Besides running into those two short-term snags, the restaurant / Oyster Bar has been in operation all one hundred years the Terminal has been around. Many tenants have come and gone, like the theater and the barbershops and haberdashery. Countless new shops have populated the Terminal since its restoration, including the Apple Store. But none are really a New York institution like the Oyster Bar, the home of “New York’s Greatest Dish.” You may no longer be paying 35 cents for a dozen oysters, but you can still grab a good meal before catching a train or subway. So happy 100th not only to Grand Central, but to the Oyster Bar as well!

7 Responses

  1. Al Cyone says:

    Alas, I never ate in the Oyster Bar but I do remember eating at the Automat across the street (80 East 42 Street).
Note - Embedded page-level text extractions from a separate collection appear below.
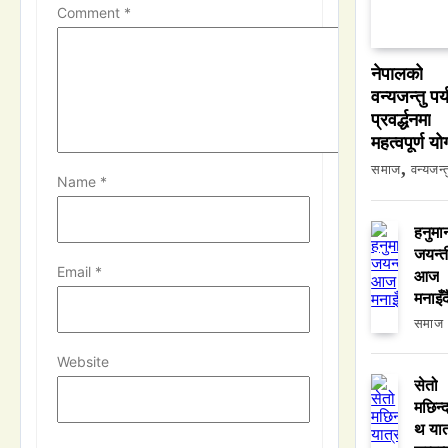
Comment
*
नेपालको
वन्यजन्तु पर
प्रवर्द्धनमा
महत्वपूर्ण य
समाज
वन्यजन्त
Name
*
हनुमा
जयन्त
Email
*
आज
मनाइँद
समाज
Website
सेतो
मछिन्द
थ यात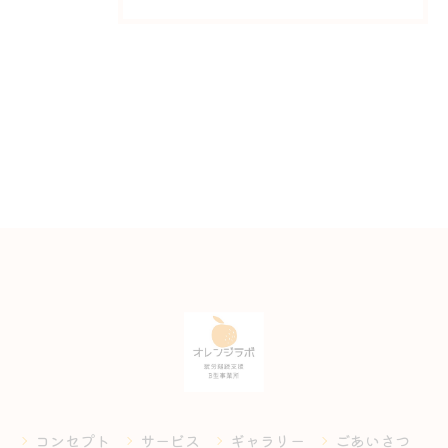
コンセプト
サービス
ギャラリー
ごあいさつ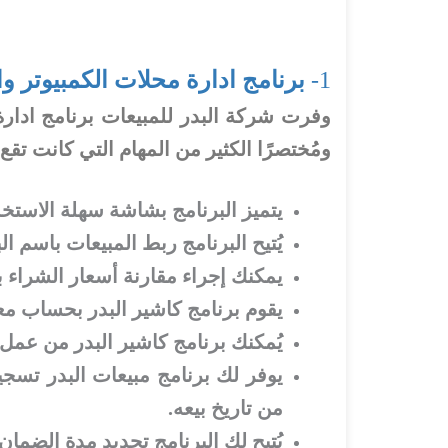
1-
برنامج ادارة محلات الكمبيوتر وال
وفرت شركة البدر للمبيعات برنامج ادارة 
ومُختصرًا الكثير من المهام التي كانت تقع
يتميز البرنامج بشاشة سهلة الاستخد
يُتيح البرنامج ربط المبيعات باسم الب
يمكنك إجراء مقارنة أسعار الشراء بأس
يقوم برنامج كاشير البدر بحساب مع
يُمكنك برنامج كاشير البدر من عمل 
يوفر لك برنامج مبيعات البدر تسجيل
من تاريخ بيعه.
يُتيح لك البرنامج تحديد مدة الضمان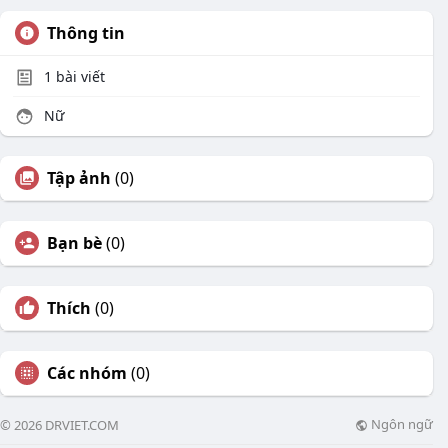
Thông tin
1
bài viết
Nữ
Tập ảnh
(0)
Bạn bè
(0)
Thích
(0)
Các nhóm
(0)
Ngôn ngữ
© 2026 DRVIET.COM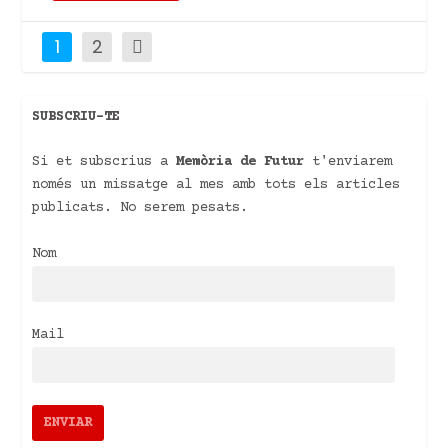
1
2
SUBSCRIU-TE
Si et subscrius a
Memòria de Futur
t'enviarem
només un missatge al mes amb tots els articles
publicats. No serem pesats.
Nom
Mail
It was in, or close to, the Airlines Terminal building where you could buy plane tickets and then take a bus (probably one of Carey’s) to the airport.

    • William Hays says:

      There was another nearby Horn & Hardart ‘Automat’ on Lex at about 46th St.. The food wasn’t really great, but the service was unique.

  2. Al Cyone says:

    Speaking of oyster bars, after the devastating effects of SuperStorm Sandy several writers commented on the depleted oyster beds of the Hudson estuary and suggested that their revival might be part of a future protection plan. Here’s a teaser:

    Just as corals protect tropical islands, these oyster beds created undulation and contour on the harbor bottom that broke up wave action before it could pound the shore with its full force. But 400 years of poor behavior on the part of humans have ruined all that. As Mark Kurlansky details in his fine book “The Big Oyster,” during their first 300 years on these shores colonists nearly ate the wild creatures out of existence.

  3. William Hays says:

    Good news, methinks: the oyster population is recovering in, of all places, the Gowanus Canal! It will be a while before they are safe to eat. I’d like to see the NYSDEC (nee ‘The Conservation Dept.’) place some emphasis on these old oyster beds. Let the feds make it a ‘superfund’ site and remove all the unfortunates in ‘cement shoes’ from the canal.

  4. My great uncle was the manager of the Grand Central Oyster Bar. I have pictures of him. His name was Sydney Oliver Sampson. Would you like me to send the pictures to you? Also, in any of the items in your collection is his name mentioned?